### [Exercise prompt]
From the first line to the last, retype everything below exactly, minus the pictures.

### [The input]
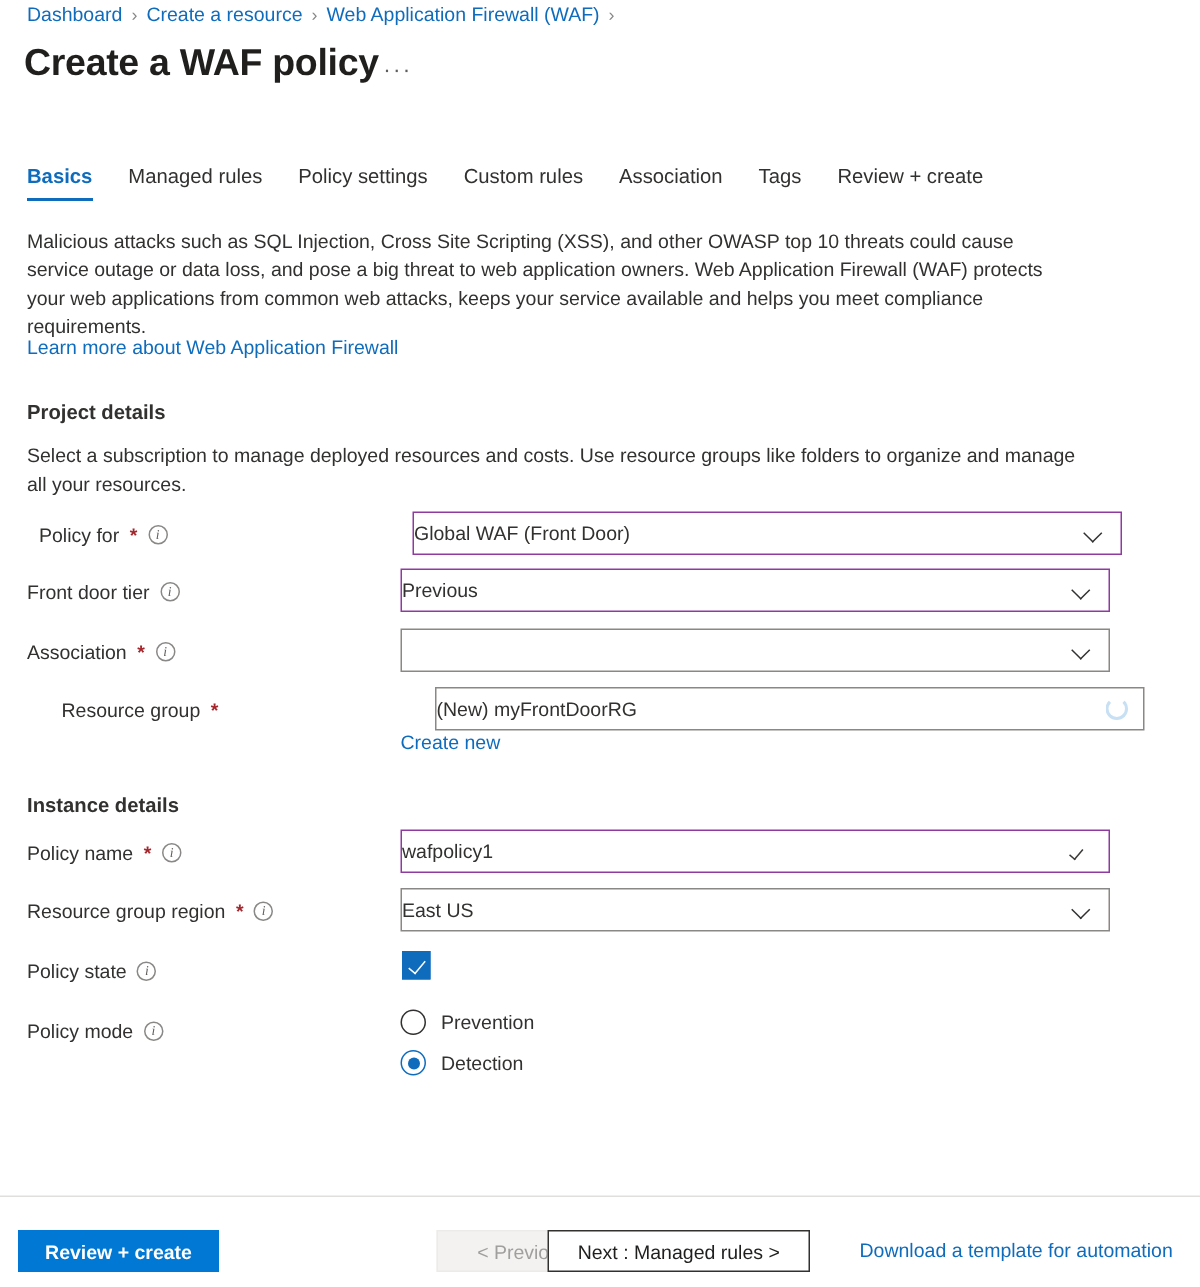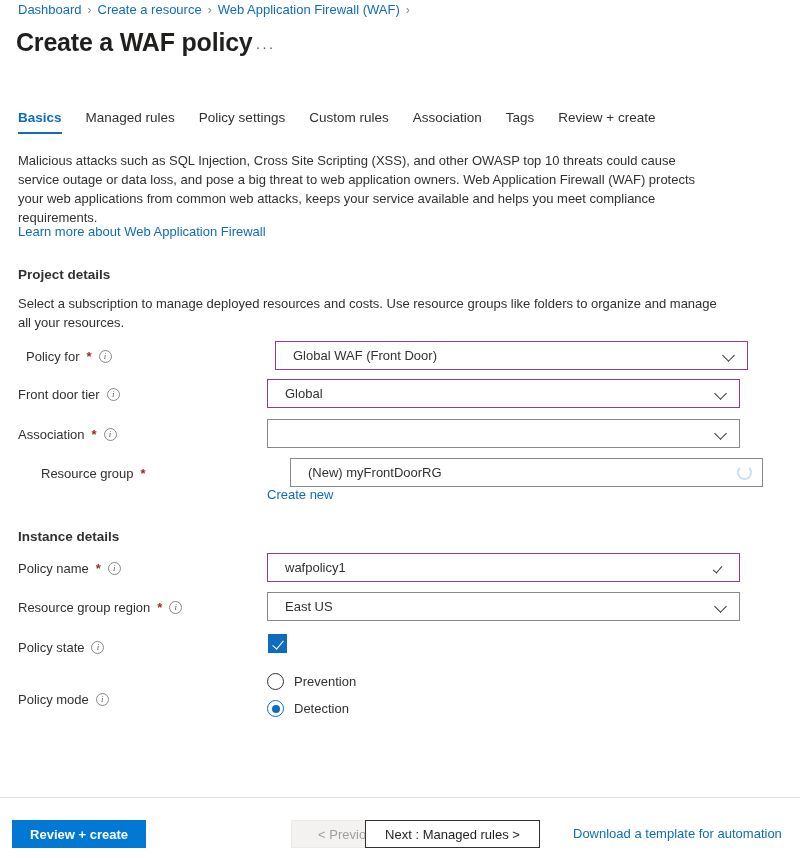"Global WAF (Front Door)" .field { padding: 0 6px 0 17px -> 0 6px 0 0 }
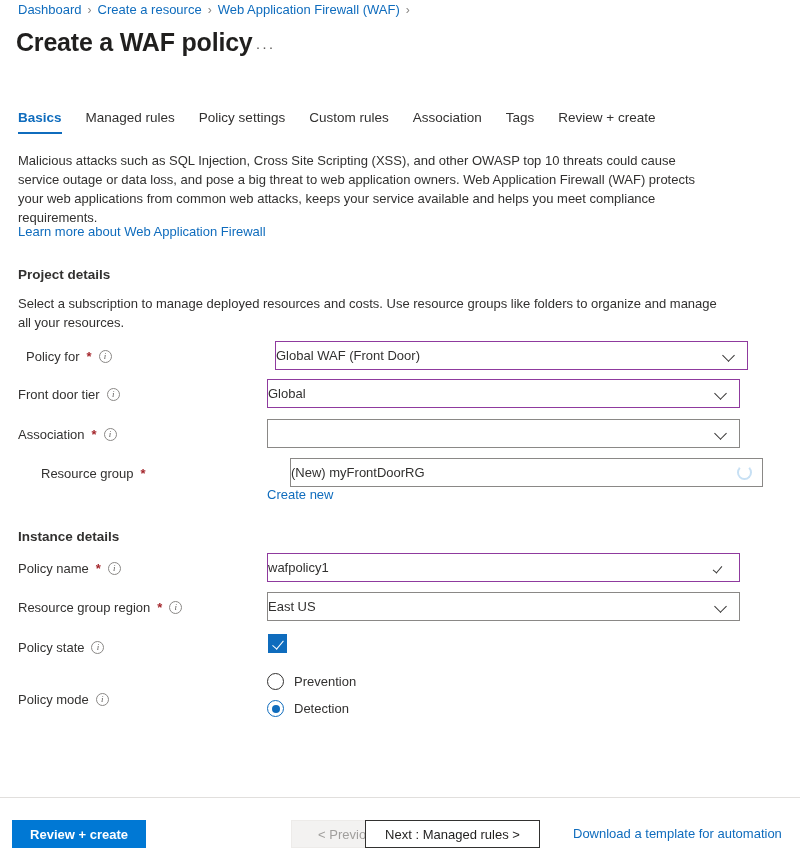"Global" span.field-val { text: Global -> Previous }
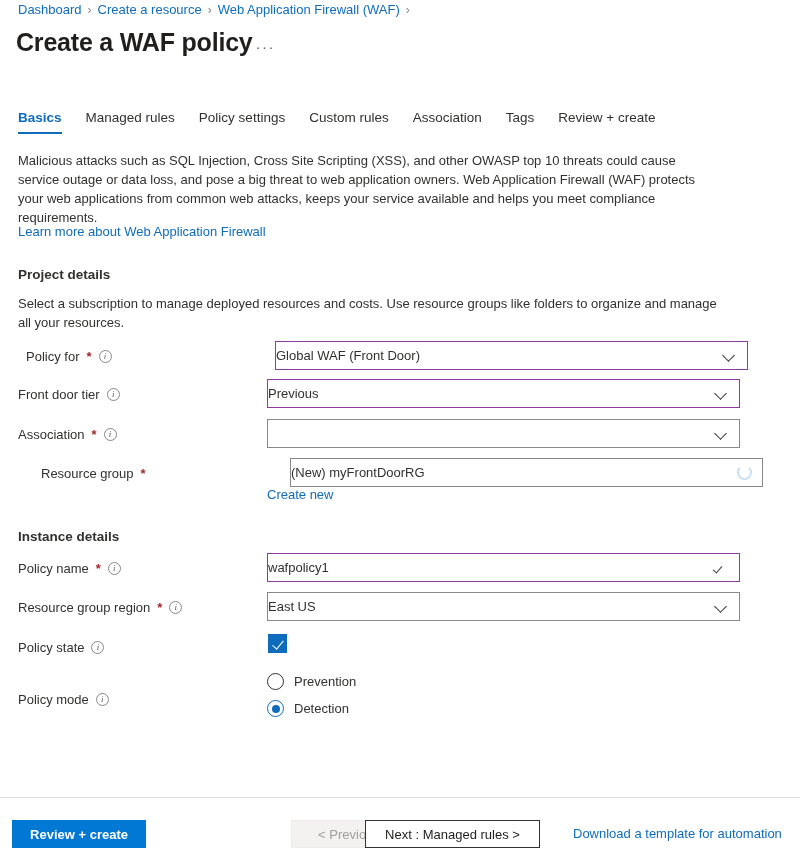"Policy mode" div.row { margin-top: 12px -> none }
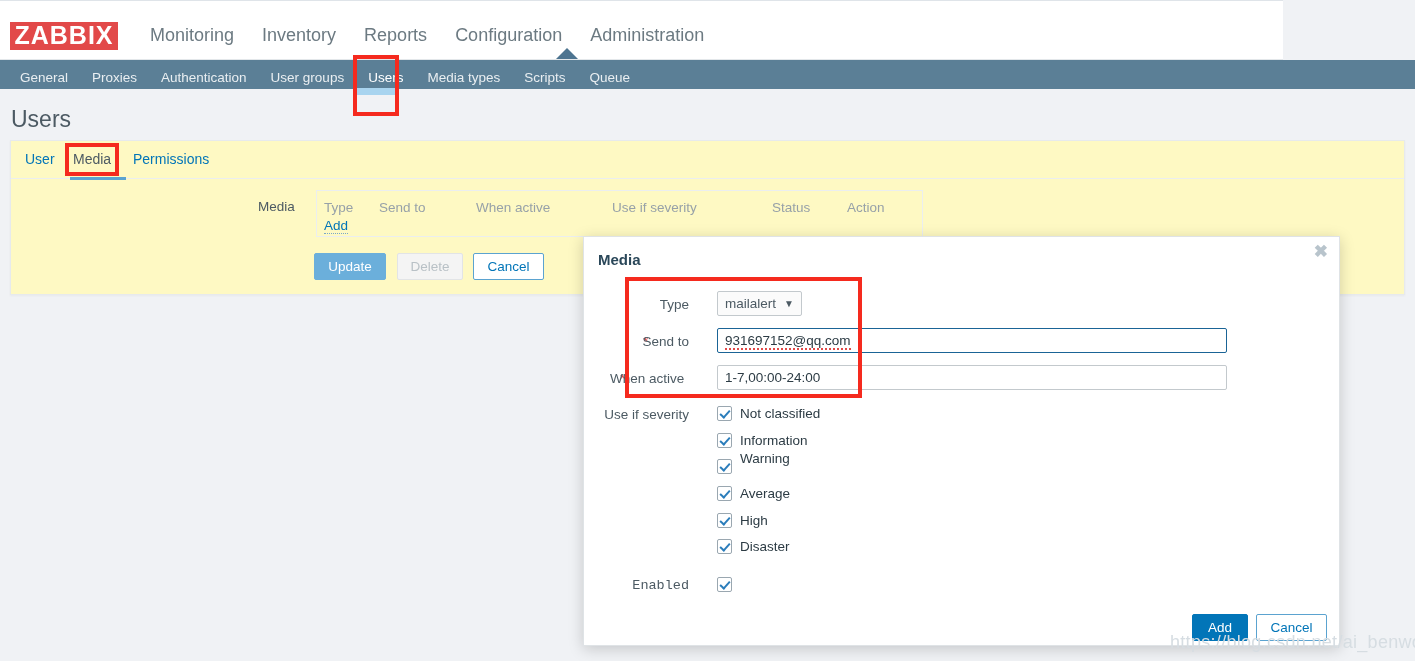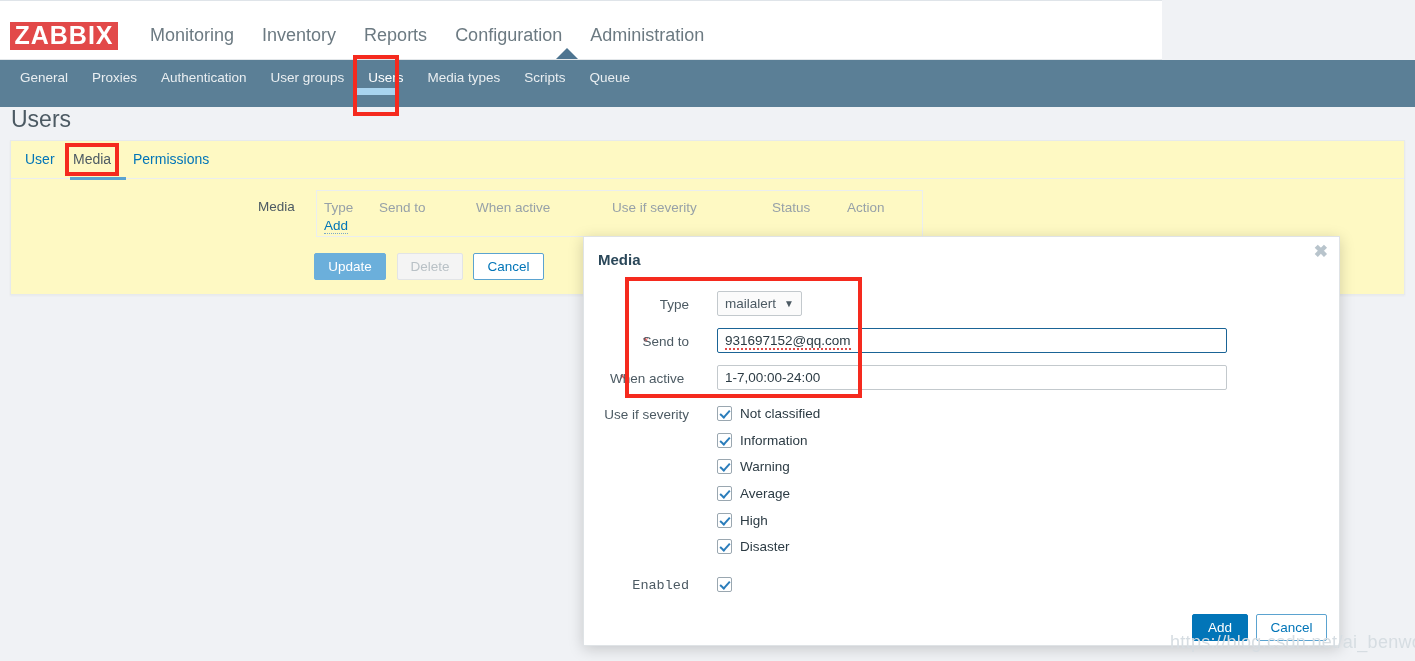"ZABBIX" .topbar { width: 1162px -> 1283px }
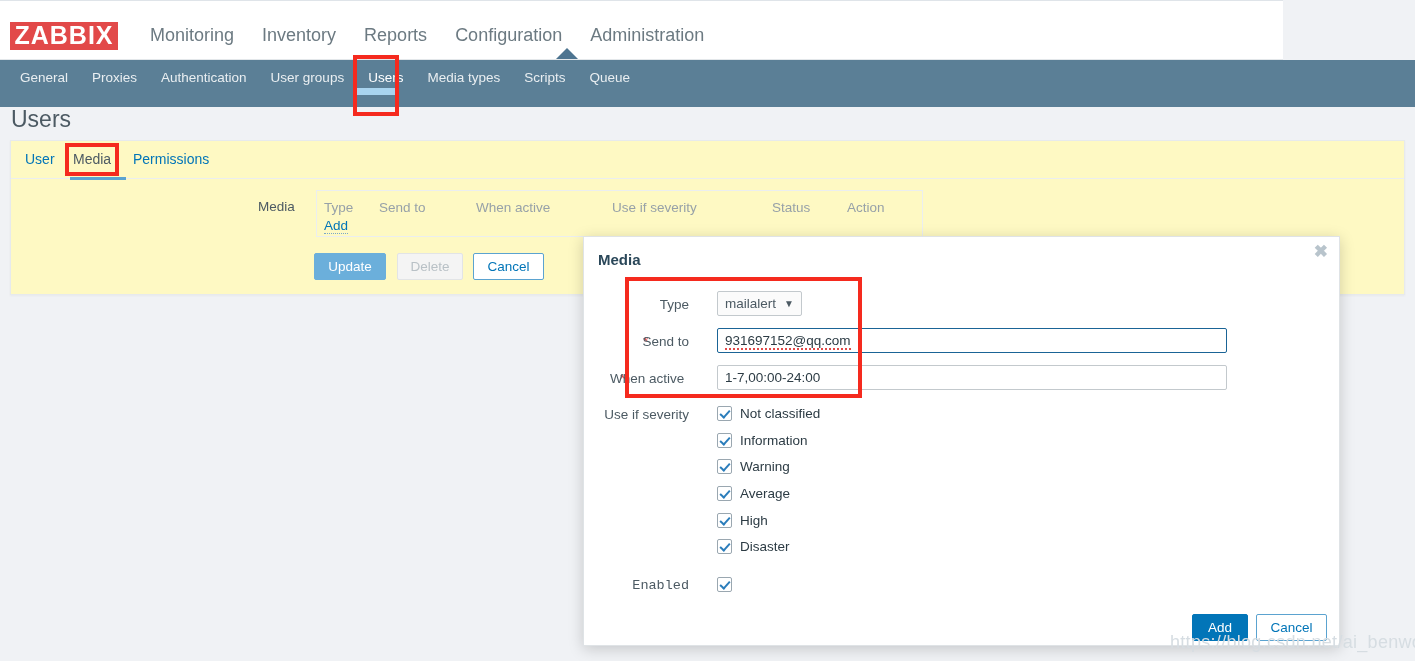"General" .subnav { height: 47px -> 29px }
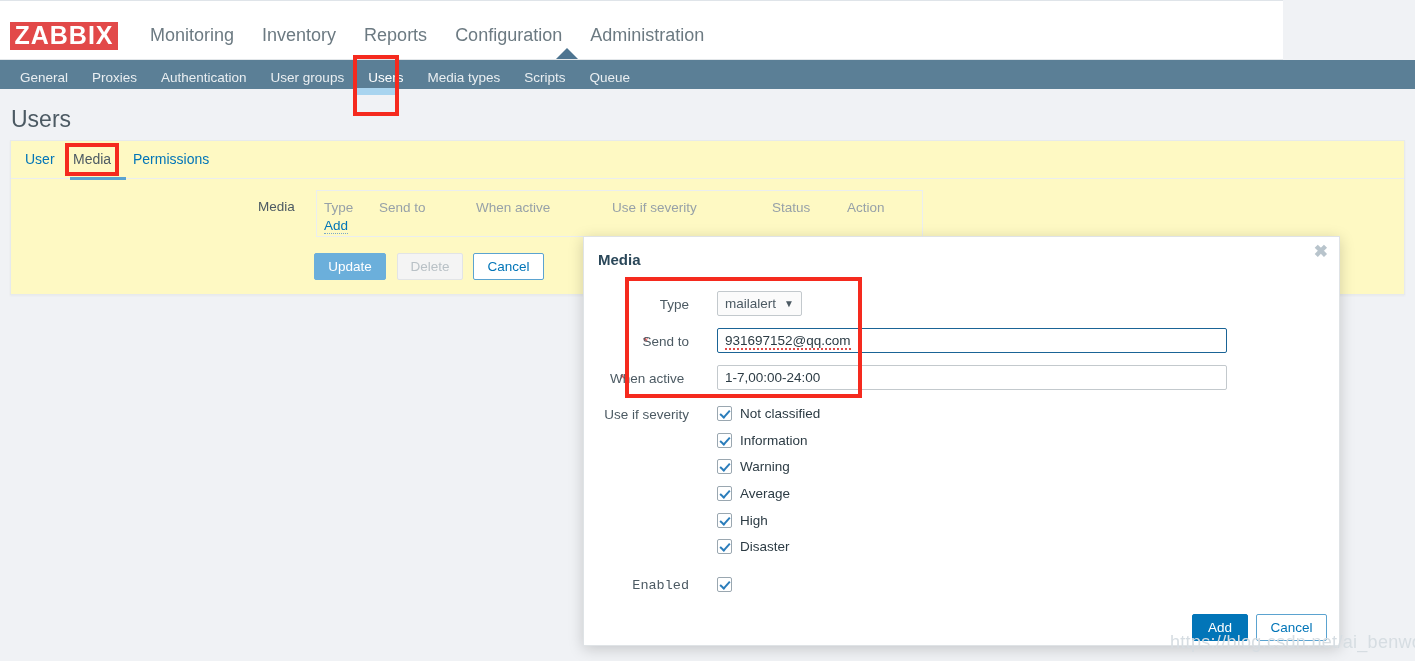"Warning" div.cbx-label { top: 222px -> 214px }
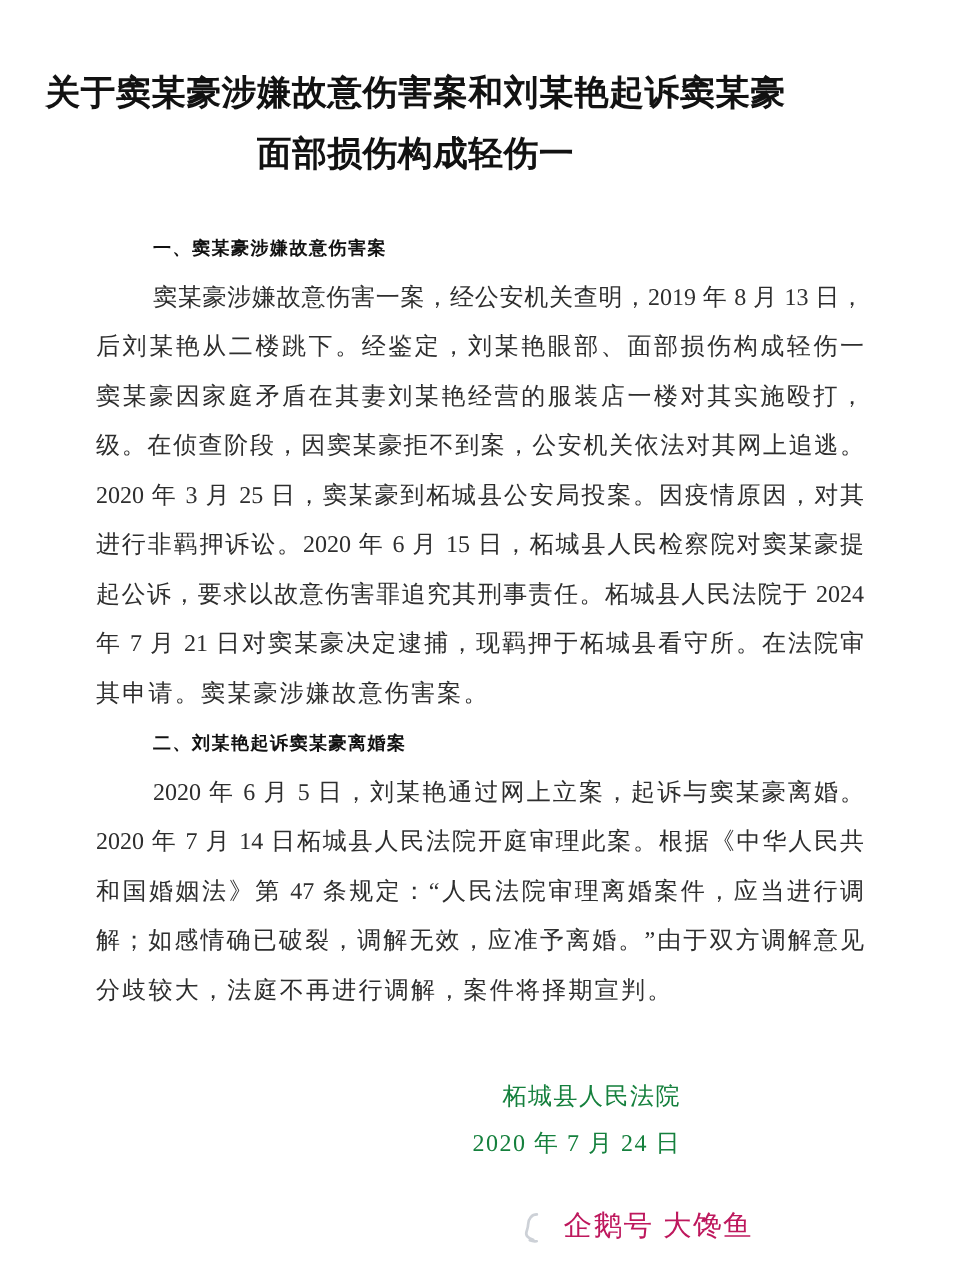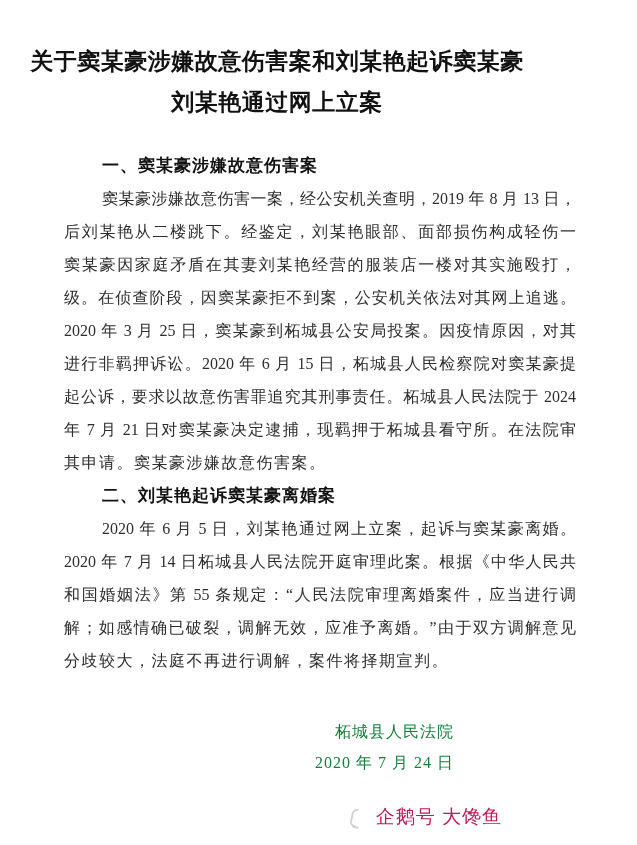"刘某艳通过网上立案" span.tline { text: 刘某艳通过网上立案 -> 面部损伤构成轻伤一 }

### [Answer section]
"Global WAF (Front Door)" .field { padding: 0 6px 0 17px -> 0 6px 0 0 }
"Global" span.field-val { text: Global -> Previous }
"Policy mode" div.row { margin-top: 12px -> none }
"ZABBIX" .topbar { width: 1162px -> 1283px }
"General" .subnav { height: 47px -> 29px }
"Warning" div.cbx-label { top: 222px -> 214px }
"刘某艳通过网上立案" span.tline { text: 刘某艳通过网上立案 -> 面部损伤构成轻伤一 }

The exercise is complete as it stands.